Pausa tática expõe fome em Gaza

Em 27 de julho de 2025, as Forças de Defesa de Israel (FDI) iniciaram uma “suspensão tática” diária das operações militares em três zonas da Faixa de Gaza — al-Mawasi, Deir el-Balah e Cidade de Gaza — das 10h às 20h locais, alegando facilitar a chegada de ajuda humanitária.

Segundo os militares, rotas “seguras” seriam sinalizadas para comboios e caminhões de socorro, apesar de Israel manter que “não há fome” na região. A ONU e organizações de socorro contestam essa narrativa e afirmam que as restrições impostas desde março são a principal causa do colapso alimentar.

Uma análise recente da Rede de Classificação Integrada de Fases (IPC) concluiu que 100 % da população vive em situação de crise alimentar ou pior, com 470 000 pessoas em “Catástrofe” (Fase 5) — nível máximo de fome. IPC Info O Ministério da Saúde de Gaza registra 127 mortes por desnutrição, incluindo 85 crianças, e relatou outras seis mortes somente neste domingo. Al Jazeera.

Mesmo durante a pausa, os bombardeios e disparos continuaram, matando ao menos 62 palestinos no primeiro dia da trégua parcial e 42 civis que tentavam acessar distribuição de alimentos no sábado anterior. WFTV. Desde outubro de 2023, o total de mortos na faixa ultrapassa 58 500 pessoas, segundo a ONU. ReliefWeb.

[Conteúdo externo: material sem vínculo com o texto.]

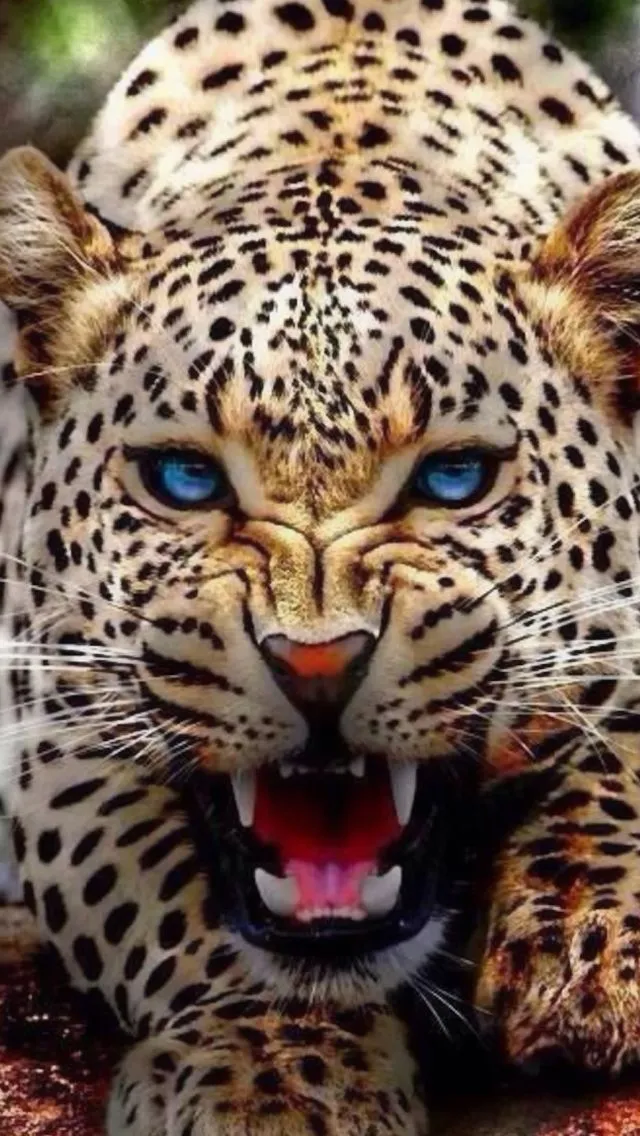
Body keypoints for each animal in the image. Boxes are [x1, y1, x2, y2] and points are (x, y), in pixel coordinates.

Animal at [3, 0, 640, 1132]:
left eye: (453, 478)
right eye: (182, 478)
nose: (315, 666)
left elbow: (626, 765)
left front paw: (585, 944)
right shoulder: (47, 727)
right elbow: (177, 903)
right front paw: (272, 1070)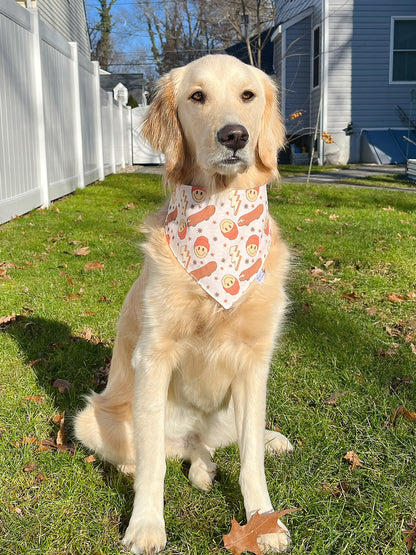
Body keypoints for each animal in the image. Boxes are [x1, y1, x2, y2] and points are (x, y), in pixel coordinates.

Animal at [75, 53, 296, 555]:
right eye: (197, 96)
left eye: (248, 95)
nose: (234, 135)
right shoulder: (154, 356)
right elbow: (154, 463)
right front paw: (145, 525)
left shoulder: (254, 363)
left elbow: (250, 461)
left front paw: (263, 521)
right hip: (91, 419)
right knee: (160, 452)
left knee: (219, 444)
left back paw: (248, 448)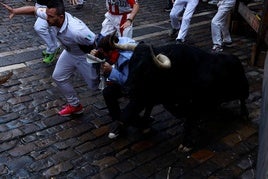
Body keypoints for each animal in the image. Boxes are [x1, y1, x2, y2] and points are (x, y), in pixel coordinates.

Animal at [119, 43, 249, 147]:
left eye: (145, 69)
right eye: (130, 64)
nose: (125, 90)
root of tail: (235, 59)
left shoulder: (195, 102)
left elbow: (188, 120)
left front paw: (187, 143)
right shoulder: (151, 97)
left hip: (242, 89)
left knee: (243, 99)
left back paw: (244, 115)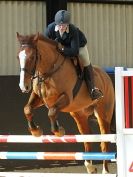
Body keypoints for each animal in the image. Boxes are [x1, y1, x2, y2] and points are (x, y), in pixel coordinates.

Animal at [16, 32, 114, 174]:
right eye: (18, 56)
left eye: (32, 57)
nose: (24, 86)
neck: (48, 71)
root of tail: (105, 75)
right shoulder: (38, 97)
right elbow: (27, 109)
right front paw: (36, 131)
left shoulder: (67, 97)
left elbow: (51, 112)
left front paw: (59, 131)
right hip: (79, 114)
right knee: (87, 136)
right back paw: (90, 167)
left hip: (103, 114)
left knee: (104, 140)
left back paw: (105, 171)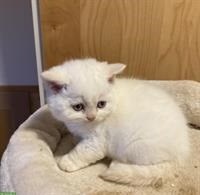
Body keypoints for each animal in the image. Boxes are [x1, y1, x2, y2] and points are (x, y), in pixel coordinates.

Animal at [41, 58, 189, 187]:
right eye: (78, 107)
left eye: (101, 104)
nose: (91, 117)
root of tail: (183, 152)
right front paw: (75, 140)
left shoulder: (97, 141)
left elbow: (82, 151)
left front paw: (67, 161)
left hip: (137, 147)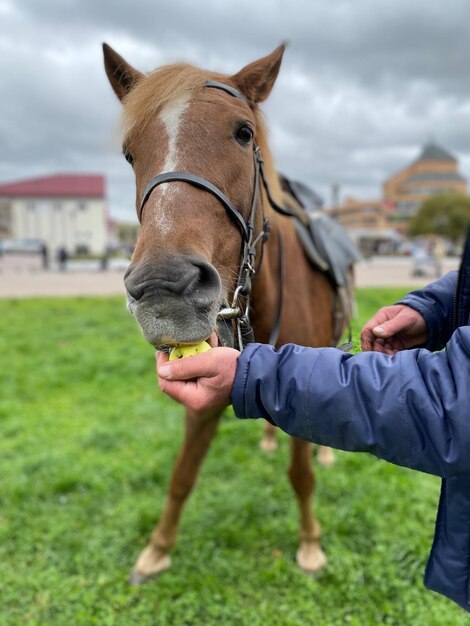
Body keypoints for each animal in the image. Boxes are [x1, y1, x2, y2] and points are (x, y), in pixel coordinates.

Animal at [102, 41, 352, 584]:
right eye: (130, 152)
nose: (164, 289)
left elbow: (301, 474)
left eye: (244, 133)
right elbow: (182, 475)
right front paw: (157, 550)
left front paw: (310, 543)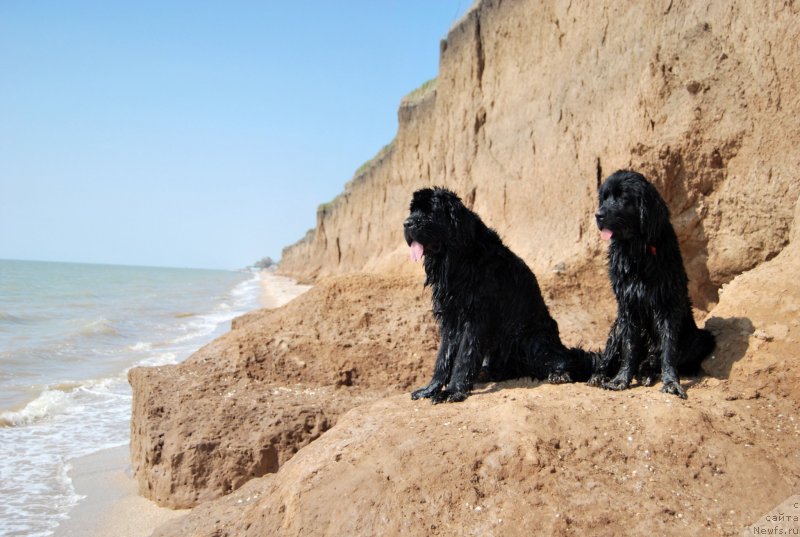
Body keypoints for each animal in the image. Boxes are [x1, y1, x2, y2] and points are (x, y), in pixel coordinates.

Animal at [406, 186, 592, 400]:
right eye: (413, 211)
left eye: (430, 212)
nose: (407, 223)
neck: (459, 258)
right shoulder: (450, 316)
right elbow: (443, 356)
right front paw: (431, 388)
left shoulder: (476, 317)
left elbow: (464, 356)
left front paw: (453, 391)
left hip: (532, 338)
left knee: (565, 360)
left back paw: (559, 373)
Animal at [592, 170, 716, 396]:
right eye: (604, 198)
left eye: (622, 198)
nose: (599, 215)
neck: (638, 252)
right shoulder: (627, 306)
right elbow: (629, 348)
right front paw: (620, 379)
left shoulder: (668, 305)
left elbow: (668, 349)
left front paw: (671, 382)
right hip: (616, 326)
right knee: (609, 355)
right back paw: (601, 375)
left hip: (702, 338)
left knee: (655, 358)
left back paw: (646, 373)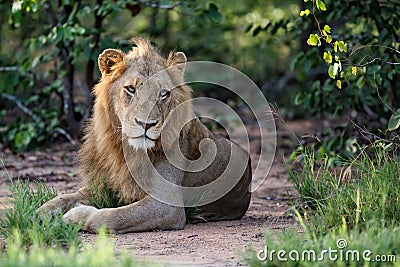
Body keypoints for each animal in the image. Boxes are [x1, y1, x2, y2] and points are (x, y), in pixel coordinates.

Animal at [39, 36, 253, 233]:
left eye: (163, 94)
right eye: (131, 89)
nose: (146, 124)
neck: (122, 151)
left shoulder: (167, 205)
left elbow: (112, 217)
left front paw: (76, 215)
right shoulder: (100, 186)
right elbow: (63, 197)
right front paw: (40, 212)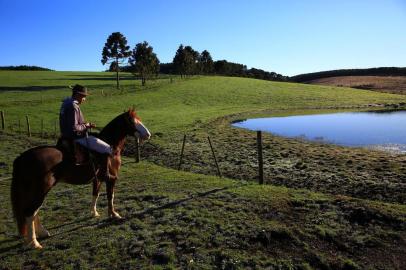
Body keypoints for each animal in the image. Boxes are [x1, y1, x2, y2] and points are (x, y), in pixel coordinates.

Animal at [10, 109, 151, 249]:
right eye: (132, 121)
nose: (148, 134)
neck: (111, 146)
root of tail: (22, 158)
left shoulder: (97, 179)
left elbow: (95, 194)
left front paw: (94, 213)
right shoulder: (111, 179)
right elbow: (110, 196)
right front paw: (113, 214)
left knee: (34, 212)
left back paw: (42, 233)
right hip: (40, 191)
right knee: (30, 212)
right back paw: (34, 243)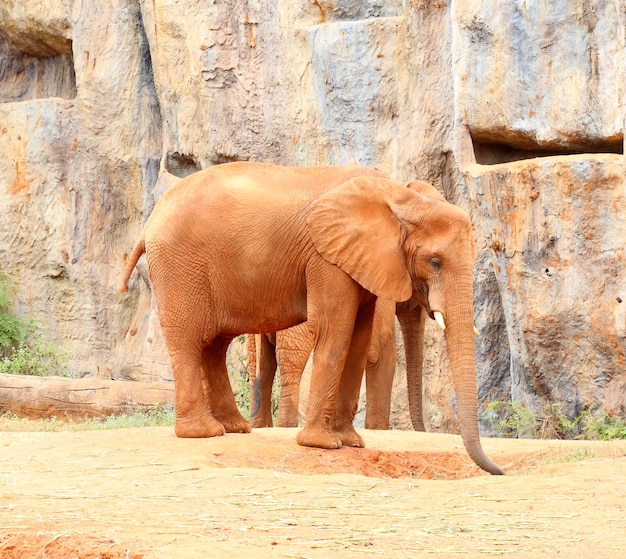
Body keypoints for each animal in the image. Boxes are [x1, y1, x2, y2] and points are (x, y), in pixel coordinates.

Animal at [119, 162, 504, 476]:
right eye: (435, 262)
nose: (497, 470)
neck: (400, 197)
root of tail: (150, 219)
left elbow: (359, 338)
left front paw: (351, 442)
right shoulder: (327, 258)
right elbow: (338, 331)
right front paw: (323, 444)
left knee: (215, 344)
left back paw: (235, 428)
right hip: (179, 265)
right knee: (189, 340)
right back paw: (203, 433)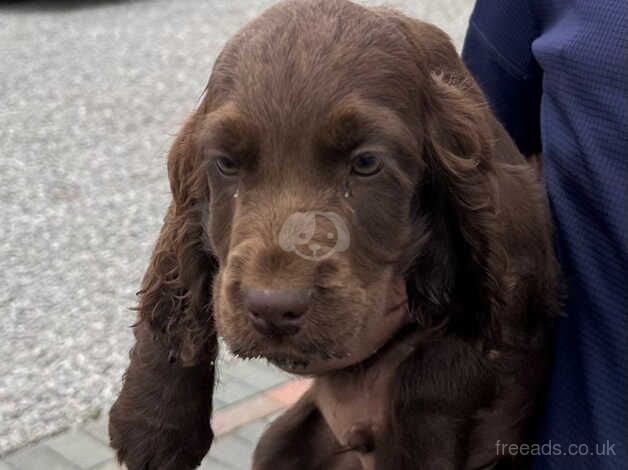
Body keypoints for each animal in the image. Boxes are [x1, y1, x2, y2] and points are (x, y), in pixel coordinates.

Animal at [108, 1, 560, 468]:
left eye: (366, 163)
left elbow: (438, 368)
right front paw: (153, 426)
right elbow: (174, 282)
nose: (272, 309)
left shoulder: (511, 282)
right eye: (226, 164)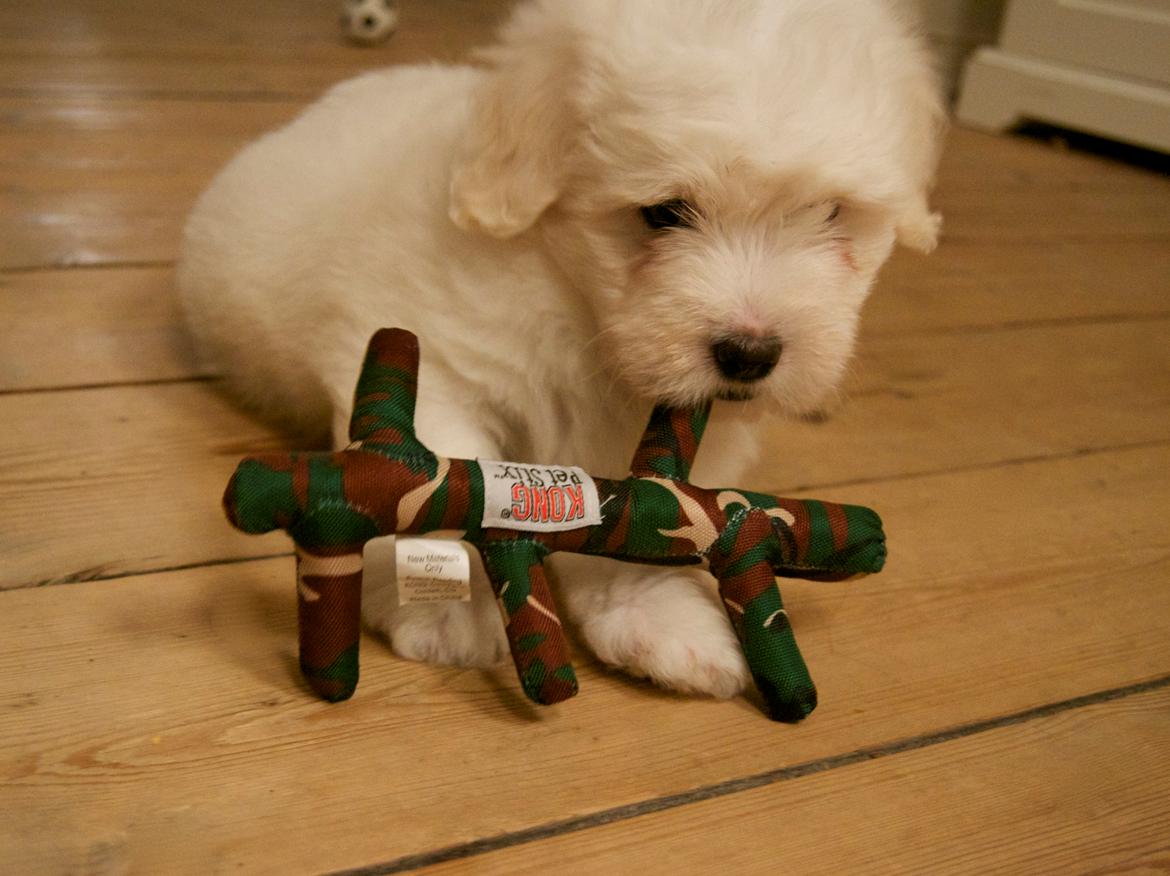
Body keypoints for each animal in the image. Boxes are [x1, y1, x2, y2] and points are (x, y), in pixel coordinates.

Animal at [180, 0, 940, 697]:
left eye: (833, 213)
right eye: (663, 213)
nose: (751, 354)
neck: (574, 300)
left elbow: (659, 507)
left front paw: (655, 614)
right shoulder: (439, 356)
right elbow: (449, 477)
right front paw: (446, 605)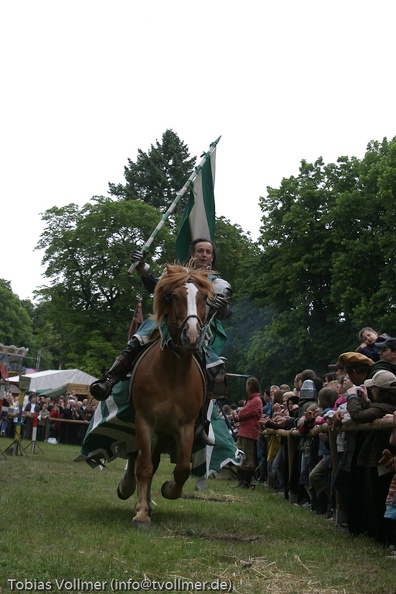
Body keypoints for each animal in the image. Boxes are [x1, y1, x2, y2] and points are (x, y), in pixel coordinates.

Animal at [117, 264, 215, 524]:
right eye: (174, 296)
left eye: (203, 298)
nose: (192, 336)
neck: (173, 374)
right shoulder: (144, 421)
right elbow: (143, 466)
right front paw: (141, 514)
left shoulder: (186, 427)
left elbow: (182, 468)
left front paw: (169, 489)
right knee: (138, 458)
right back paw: (128, 488)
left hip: (163, 434)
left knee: (154, 460)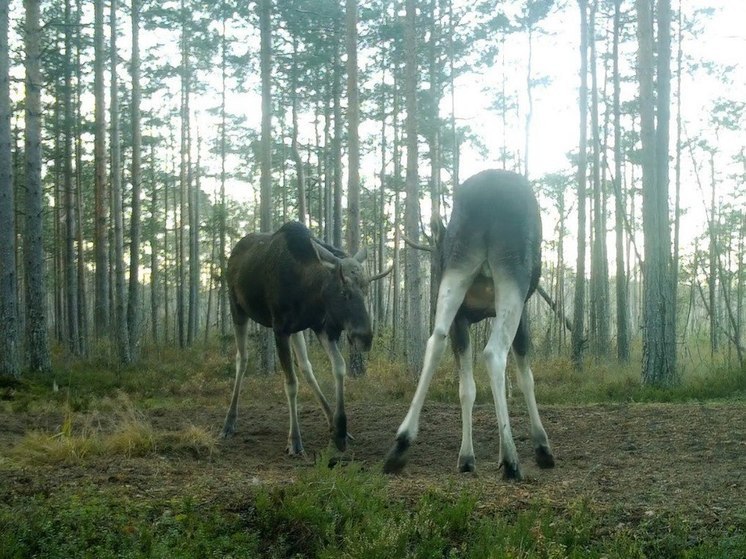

Pressionada pela escassez, a Jordânia, o Egito e os Emirados Árabes realizaram lançamentos aéreos de farinha, açúcar e enlatados, mas agências como o PMA e a Oxfam alertam que o volume “mínimo” de caminhões liberados não cobre sequer 20 % das necessidades diárias.The Guardian.

No mar, a Marinha israelense interceptou o navio Handala, da Freedom Flotilla Coalition, a cerca de 40 mn (74 km) de Gaza, detendo 21 ativistas internacionais e confiscando fórmulas infantis, alimentos e medicamentos. AP News. A ação reacendeu críticas de juristas que veem violação do direito à livre passagem de ajuda humanitária.

Organizações humanitárias e vários governos pedem que a pausa tática seja convertida em cessar-fogo pleno e que todas as passagens — inclusive Rafah — sejam reabertas sem restrições para evitar uma fome em massa.